> _Material for this exercise_:
********
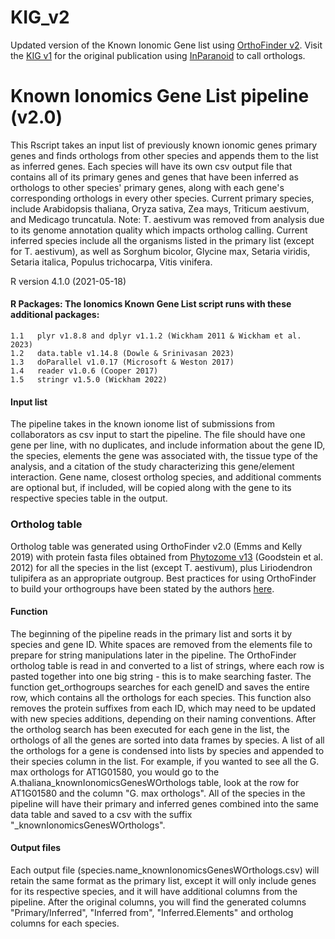 # KIG_v2
Updated version of the Known Ionomic Gene list using [OrthoFinder v2](https://genomebiology.biomedcentral.com/articles/10.1186/s13059-019-1832-y). Visit the [KIG v1](https://github.com/baxterlab/KIG/) for the original publication using [InParanoid](https://www.sciencedirect.com/science/article/pii/S0022283600951970?via%3Dihub) to call orthologs.

# Known Ionomics Gene List pipeline (v2.0) 

This Rscript takes an input list of previously known ionomic genes primary genes and finds orthologs from other species and appends them to the list as inferred genes. Each species will have its own csv output file that contains all of its primary genes and genes that have been inferred as orthologs to other species' primary genes, along with each gene's corresponding orthologs in every other species. Current primary species, include Arabidopsis thaliana, Oryza sativa, Zea mays, Triticum aestivum, and Medicago truncatula. Note: T. aestivum was removed from analysis due to its genome annotation quality which impacts ortholog calling. Current inferred species include all the organisms listed in the primary list (except for T. aestivum), as well as Sorghum bicolor, Glycine max, Setaria viridis, Setaria italica, Populus trichocarpa, Vitis vinifera.

R version 4.1.0 (2021-05-18)

#### R Packages: The Ionomics Known Gene List script runs with these additional packages:
    1.1   plyr v1.8.8 and dplyr v1.1.2 (Wickham 2011 & Wickham et al. 2023)
    1.2   data.table v1.14.8 (Dowle & Srinivasan 2023)
    1.3   doParallel v1.0.17 (Microsoft & Weston 2017)
    1.4   reader v1.0.6 (Cooper 2017)
    1.5   stringr v1.5.0 (Wickham 2022)

#### Input list
The pipeline takes in the known ionome list of submissions from collaborators as csv input to start the pipeline. The file should have one gene per line, with no duplicates, and include information about the gene ID, the species, elements the gene was associated with, the tissue type of the analysis, and a citation of the study characterizing this gene/element interaction. Gene name, closest ortholog species, and additional comments are optional but, if included, will be copied along with the gene to its respective species table in the output.

### Ortholog table
Ortholog table was generated using OrthoFinder v2.0 (Emms and Kelly 2019) with protein fasta files obtained from [Phytozome v13](https://phytozome-next.jgi.doe.gov/phytomine/begin.do) (Goodstein et al. 2012) for all the species in the list (except T. aestivum), plus Liriodendron tulipifera as an appropriate outgroup. Best practices for using OrthoFinder to build your orthogroups have been stated by the authors [here](https://davidemms.github.io/orthofinder_tutorials/orthofinder-best-practices.html).

#### Function
The beginning of the pipeline reads in the primary list and sorts it by species and gene ID. White spaces are removed from the elements file to prepare for string manipulations later in the pipeline. The OrthoFinder ortholog table is read in and converted to a list of strings, where each row is pasted together into one big string - this is to make searching faster. The function get_orthogroups searches for each geneID and saves the entire row, which contains all the orthologs for each species. This function also removes the protein suffixes from each ID, which may need to be updated with new species additions, depending on their naming conventions. After the ortholog search has been executed for each gene in the list, the orthologs of all the genes are sorted into data frames by species. A list of all the orthologs for a gene is condensed into lists by species and appended to their species column in the list. For example, if you wanted to see all the G. max orthologs for AT1G01580, you would go to the A.thaliana_knownIonomicsGenesWOrthologs table, look at the row for AT1G01580 and the column "G. max orthologs". All of the species in the pipeline will have their primary and inferred genes combined into the same data table and saved to a csv with the suffix "_knownIonomicsGenesWOrthologs".

#### Output files
Each output file (species.name_knownIonomicsGenesWOrthologs.csv) will retain the same format as the primary list, except it will only include genes for its respective species, and it will have additional columns from the pipeline. After the original columns, you will find the generated columns "Primary/Inferred", "Inferred from", "Inferred.Elements" and ortholog columns for each species.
********
> _Aim of the task_: Repeat each line, unchanged, from the line that contains "#### Output files" to the end of the listing above.

> _Task answer_:
#### Output files
Each output file (species.name_knownIonomicsGenesWOrthologs.csv) will retain the same format as the primary list, except it will only include genes for its respective species, and it will have additional columns from the pipeline. After the original columns, you will find the generated columns "Primary/Inferred", "Inferred from", "Inferred.Elements" and ortholog columns for each species.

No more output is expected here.